Pancreatic ductal adenocarcinoma remains one of the deadliest solid tumors, with five‑year survival under 10 percent and few effective systemic options after first‑line therapy fails. The U.S. Food and Drug Administration’s expanded access pathway lets physicians obtain investigational drugs for patients who have exhausted approved treatments, bypassing the lengthy enrollment of a clinical trial. By issuing a “safe to proceed” letter to Revolution Medicines on April 30, the agency opened a treatment channel for metastatic PDAC patients, underscoring its willingness to accelerate life‑saving therapies.

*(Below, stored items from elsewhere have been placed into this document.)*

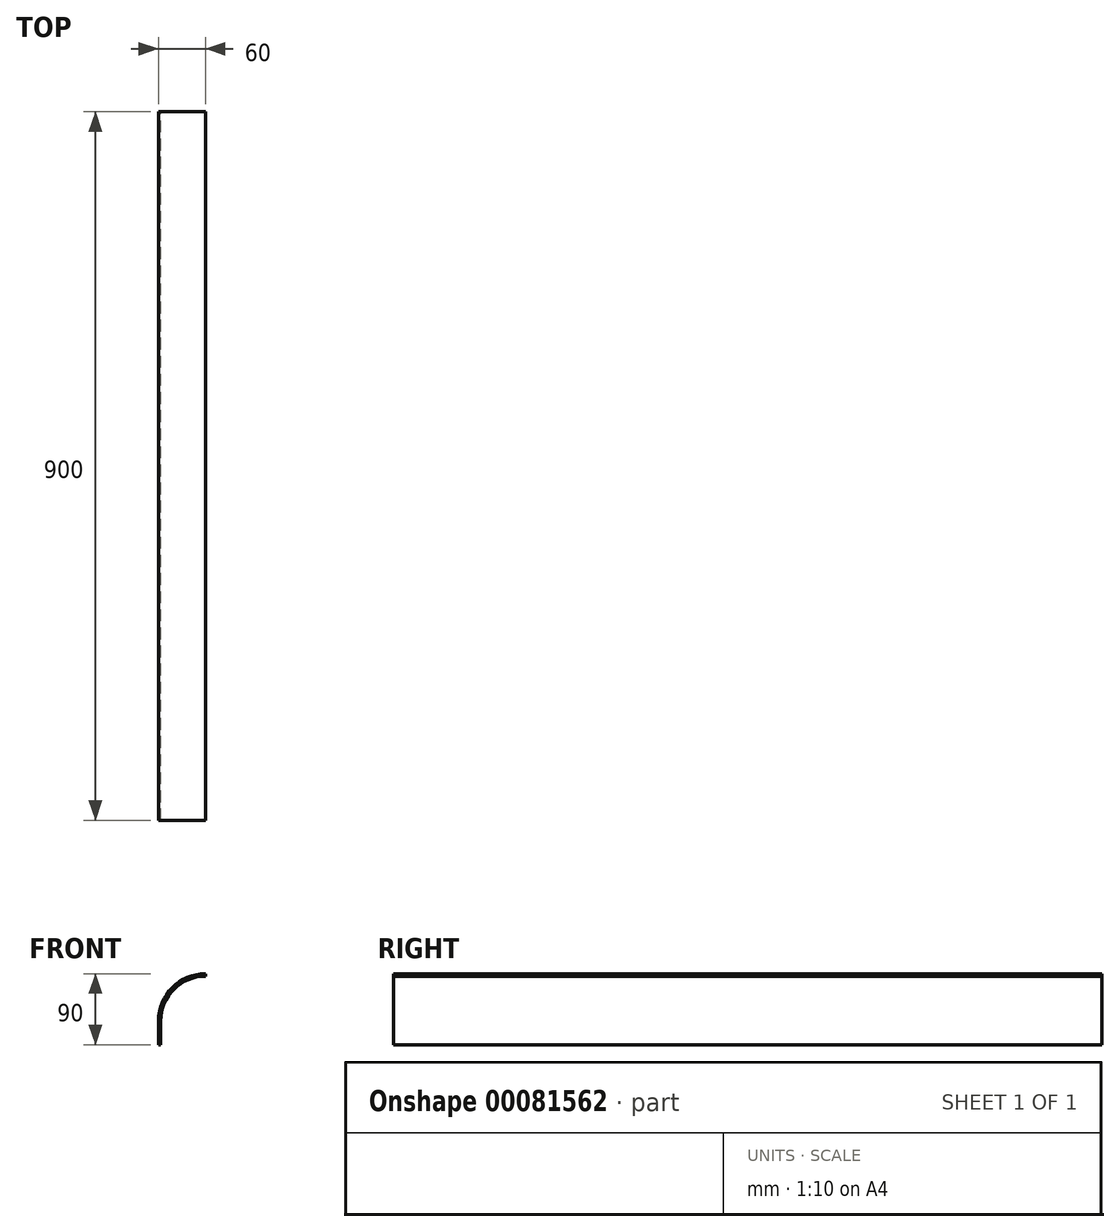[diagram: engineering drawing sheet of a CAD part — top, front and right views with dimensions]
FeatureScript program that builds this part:
annotation { "Feature Type Name" : "Feature", "Feature Type Description" : "" }
export const myFeature = defineFeature(function(context is Context, id is Id, definition is map)
    precondition{}
    {
        {
            var Q0;
            Q0=qCreatedBy(makeId("Front.planeOp"),FACE);
            var sketch = newSketch(context, id + "F0", { "sketchPlane" : qUnion([Q0])});
            skArc(sketch, "E0", {"start": v(-60, 0) * mm, "mid": v(-42.43, 42.43) * mm, "end": v(0, 60) * mm});
            skArc(sketch, "E1", {"start": v(-57, 0) * mm, "mid": v(-40.3, 40.3) * mm, "end": v(0, 57) * mm});
            skLineSegment(sketch, "E2", {"start": v(0, 57) * mm, "end": v(0, 60) * mm});
            skLineSegment(sketch, "E3", {"start": v(-60, 0) * mm, "end": v(-60, -30) * mm});
            skLineSegment(sketch, "E4", {"start": v(-60, -30) * mm, "end": v(-57, -30) * mm});
            skLineSegment(sketch, "E5", {"start": v(-57, -30) * mm, "end": v(-57, 0) * mm});
            skSolve(sketch);
        }
        {
            var Q0;
            Q0 = qSketchRegion(id + "F0", true);
            extrude(context, id + "F1", {"entities" : qUnion([Q0]), "depth" : 900 * mm});
        }
    });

Daraxonrasib, also known as RMC‑6236, is a next‑generation RAS inhibitor that blocks the KRAS protein—a driver mutation present in roughly 90 % of pancreatic tumors. The compound already earned Breakthrough Therapy and Orphan Drug designations, reflecting early clinical promise and its potential to address an unmet medical need. In October 2025 the FDA awarded the drug a national priority voucher under the Commissioner’s pilot program, a mechanism that can fast‑track review and grant market exclusivity benefits. Revolution Medicines plans to submit a new drug application later this year, leveraging the voucher to shorten the approval timeline.

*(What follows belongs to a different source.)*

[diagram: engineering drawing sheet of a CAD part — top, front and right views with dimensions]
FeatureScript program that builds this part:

The rapid two‑day turnaround from request to approval highlights a shift toward more agile regulatory responses for high‑mortality cancers. For investors, the expanded access program not only offers a near‑term revenue stream but also generates real‑world data that can strengthen the forthcoming NDA. Competitors developing KRAS‑targeted agents will watch the outcome closely, as positive safety signals could reshape standard‑of‑care algorithms. Ultimately, broader patient access to daraxonrasib may improve survival outcomes while setting a precedent for future accelerated pathways in oncology.